- EXERCISES TO COMPLETE -
A - Transcribe the passage on growth and pollution, everything from "Bolsonaro is in" down to "in good faith.".
B - In the passage on growth and pollution, what kind of economies does Kate Raworth say we need?

- PASSAGE FOR REVIEW -
Industrial processes can put pollutants in the air that increase public health costs, but the public, not the polluting businesses, pick up the tab,” wrote David Roberts. “In this way, businesses privatise profits and publicise costs.”

Capital won’t help any government deliver on politicians’ campaign promises unless it can receive a return on investment. The lie told there is that a.) capital embraces regulation, which leads to lie  b.) it’s the consumer who’s failed to save for retirement or reuse/recycle/reduce to save the environment. There’s a deliberate skew in the narrative about who’s truly at fault.

Twentieth-century economics assured us that if growth creates inequality, don’t try to redistribute, because more growth will even things up again,” noted Kate Raworth.

If growth creates pollution, don’t try to regulate, because more growth will clean things up again. Except, it turns out, it doesn’t, and it won’t.” She later said, “We need economies that are regenerative and distributive by design (emphasis mine).”

Bolsonaro is in a Catch-22 where if he doesn’t pimp natural resources out to capitalism, he’ll be judged as a bad president for failing to attract capital investment. Had he offered human resources at cheap labour costs, no one would have noticed. Lie c.) is that GDP growth can be de-coupled from the abuse of resources. His only solution was to start the fires and pretend he wasn’t responsible for them, though there’s reason to believe he’s clearing the ground for cattle ranching — yet another contributor to carbon emissions.

If governments regulated the way they promised instead of receiving kickbacks, many of the clean-up and transformation efforts that capital promises for making economies inclusive and sustainable would be carried out in good faith.

Instead, businesses keep up with the profits their competitors make by externalizing costs. Beware propaganda whereby governments alone are “bad” but “the markets” are invisible and morally neutral — or vice versa. Humans are humans, so help us God.

- Text extracted from each page -
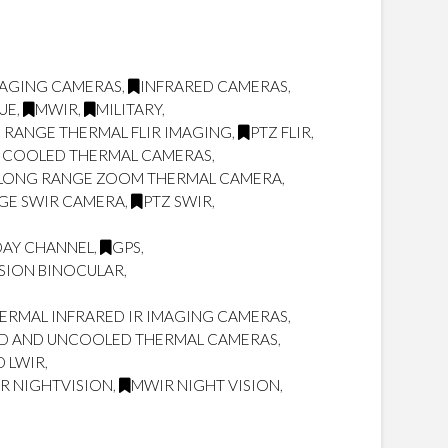
MAGING CAMERAS
,
INFRARED CAMERAS
,
UE
,
MWIR
,
MILITARY
,
 RANGE THERMAL FLIR IMAGING
,
PTZ FLIR
,
 COOLED THERMAL CAMERAS
,
LONG RANGE ZOOM THERMAL CAMERA
,
GE SWIR CAMERA
,
PTZ SWIR
,
DAY CHANNEL
,
GPS
,
SION BINOCULAR
,
RMAL INFRARED IR IMAGING CAMERAS
,
D AND UNCOOLED THERMAL CAMERAS
,
D LWIR
,
IR NIGHTVISION
,
MWIR NIGHT VISION
,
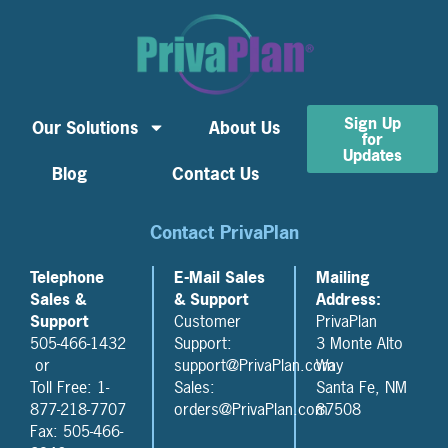
Sign Up
Our Solutions
About Us
for
Updates
Blog
Contact Us
Contact PrivaPlan
Telephone
E-Mail Sales
Mailing
Sales &
& Support
Address:
Support
Customer
PrivaPlan
505-466-1432
Support:
3 Monte Alto
or
support@PrivaPlan.com
Way
Toll Free: 1-
Sales:
Santa Fe, NM
877-218-7707
orders@PrivaPlan.com
87508
Fax: 505-466-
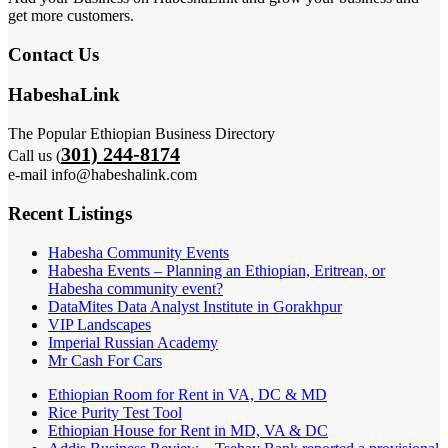
get more customers.
Contact Us
HabeshaLink
The Popular Ethiopian Business Directory
301) 244-8174
Call us (
e-mail info@habeshalink.com
Recent Listings
Habesha Community Events
Habesha Events – Planning an Ethiopian, Eritrean, or
Habesha community event?
DataMites Data Analyst Institute in Gorakhpur
VIP Landscapes
Imperial Russian Academy
Mr Cash For Cars
Ethiopian Room for Rent in VA, DC & MD
Rice Purity Test Tool
Ethiopian House for Rent in MD, VA & DC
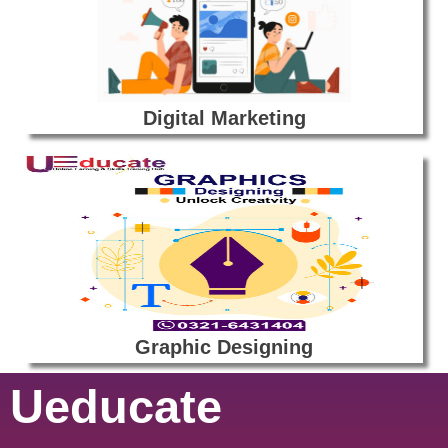
Digital Marketing
Graphic Designing
Ueducate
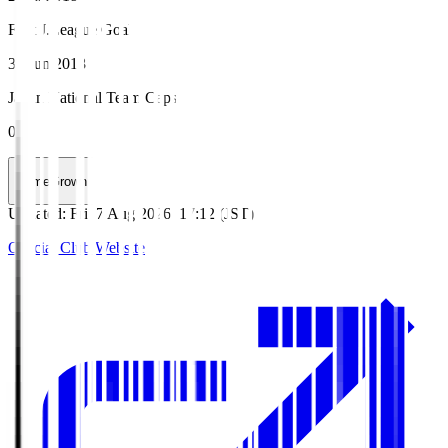
First J.League Goal
30 Jun 2018
Japan National Team Caps
0
HomeGrown
Updated
:
Fri, 7 Aug 2026, 17:12 (JST)
Official Club Website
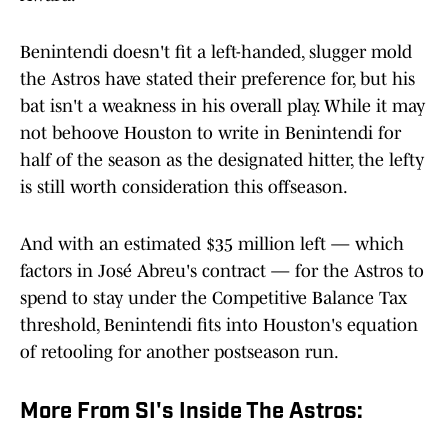
Benintendi doesn't fit a left-handed, slugger mold
the Astros have stated their preference for, but his
bat isn't a weakness in his overall play. While it may
not behoove Houston to write in Benintendi for
half of the season as the designated hitter, the lefty
is still worth consideration this offseason.
And with an estimated $35 million left — which
factors in José Abreu's contract — for the Astros to
spend to stay under the Competitive Balance Tax
threshold, Benintendi fits into Houston's equation
of retooling for another postseason run.
More From SI's Inside The Astros:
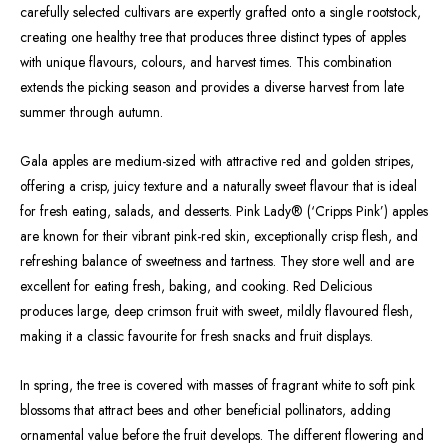
carefully selected cultivars are expertly grafted onto a single rootstock,
creating one healthy tree that produces three distinct types of apples
with unique flavours, colours, and harvest times. This combination
extends the picking season and provides a diverse harvest from late
summer through autumn.
Gala apples are medium-sized with attractive red and golden stripes,
offering a crisp, juicy texture and a naturally sweet flavour that is ideal
for fresh eating, salads, and desserts. Pink Lady® (‘Cripps Pink’) apples
are known for their vibrant pink-red skin, exceptionally crisp flesh, and
refreshing balance of sweetness and tartness. They store well and are
excellent for eating fresh, baking, and cooking. Red Delicious
produces large, deep crimson fruit with sweet, mildly flavoured flesh,
making it a classic favourite for fresh snacks and fruit displays.
In spring, the tree is covered with masses of fragrant white to soft pink
blossoms that attract bees and other beneficial pollinators, adding
ornamental value before the fruit develops. The different flowering and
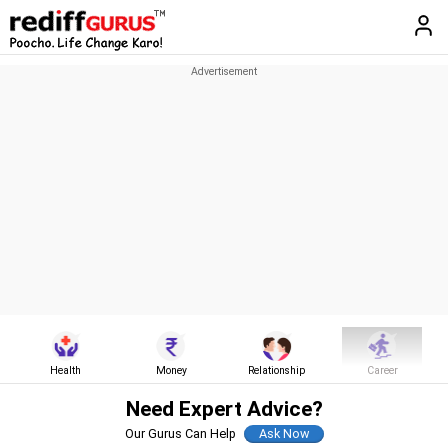
Health
Money
Relationship
Career
Need Expert Advice?
Our Gurus Can Help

- ANSWERS -
A -
Bolsonaro is in a Catch-22 where if he doesn’t pimp natural resources out to capitalism, he’ll be judged as a bad president for failing to attract capital investment. Had he offered human resources at cheap labour costs, no one would have noticed. Lie c.) is that GDP growth can be de-coupled from the abuse of resources. His only solution was to start the fires and pretend he wasn’t responsible for them, though there’s reason to believe he’s clearing the ground for cattle ranching — yet another contributor to carbon emissions.

If governments regulated the way they promised instead of receiving kickbacks, many of the clean-up and transformation efforts that capital promises for making economies inclusive and sustainable would be carried out in good faith.

B - Economies that are regenerative and distributive by design.